I'd like every entry returned exactly as it is, with the images left out.

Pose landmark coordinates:
+ + + + + + +
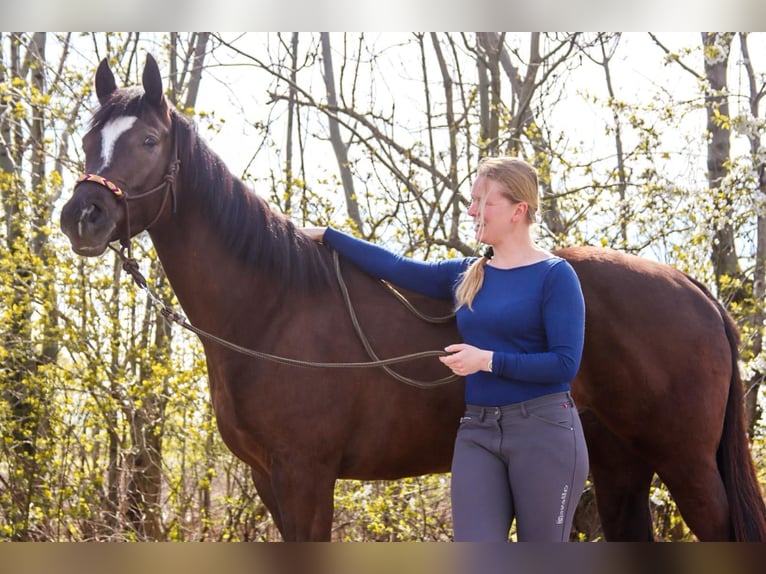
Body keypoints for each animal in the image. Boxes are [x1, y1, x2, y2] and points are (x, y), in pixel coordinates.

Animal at [60, 54, 766, 541]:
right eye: (89, 140)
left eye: (148, 141)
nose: (82, 216)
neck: (270, 309)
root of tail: (695, 290)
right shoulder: (267, 477)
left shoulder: (306, 473)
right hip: (620, 461)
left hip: (686, 461)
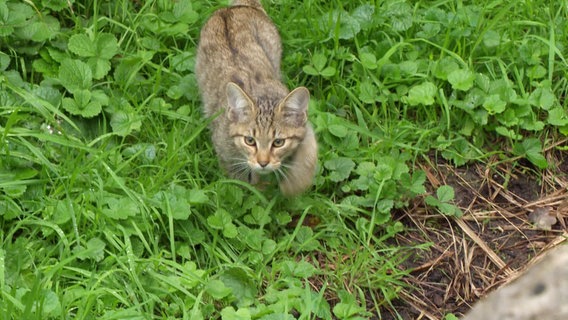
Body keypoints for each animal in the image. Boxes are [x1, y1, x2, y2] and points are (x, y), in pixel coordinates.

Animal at [195, 0, 318, 196]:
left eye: (278, 142)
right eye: (250, 141)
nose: (263, 163)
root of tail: (234, 8)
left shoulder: (304, 128)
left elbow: (309, 151)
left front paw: (296, 184)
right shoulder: (227, 156)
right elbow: (245, 184)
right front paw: (262, 191)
+ + + + + + +
Solution to this task:
Body keypoints for each animal in the image. Boxes are [x1, y1, x2, y2] and points are (x, y), in pixel coordinates.

Animal at [60, 54, 766, 541]:
right eye: (89, 140)
left eye: (148, 141)
nose: (82, 216)
neck: (270, 309)
root of tail: (695, 290)
right shoulder: (267, 477)
left shoulder: (306, 473)
right hip: (620, 461)
left hip: (686, 461)
Body keypoints for each animal in the image. Boxes are [x1, y1, x2, y2] and points are (x, y), in pixel coordinates.

Animal at [195, 0, 318, 196]:
left eye: (278, 142)
right eye: (250, 141)
nose: (263, 163)
root of tail: (234, 8)
left shoulder: (304, 128)
left elbow: (309, 151)
left front paw: (296, 184)
right shoulder: (227, 156)
right elbow: (245, 184)
right front paw: (262, 191)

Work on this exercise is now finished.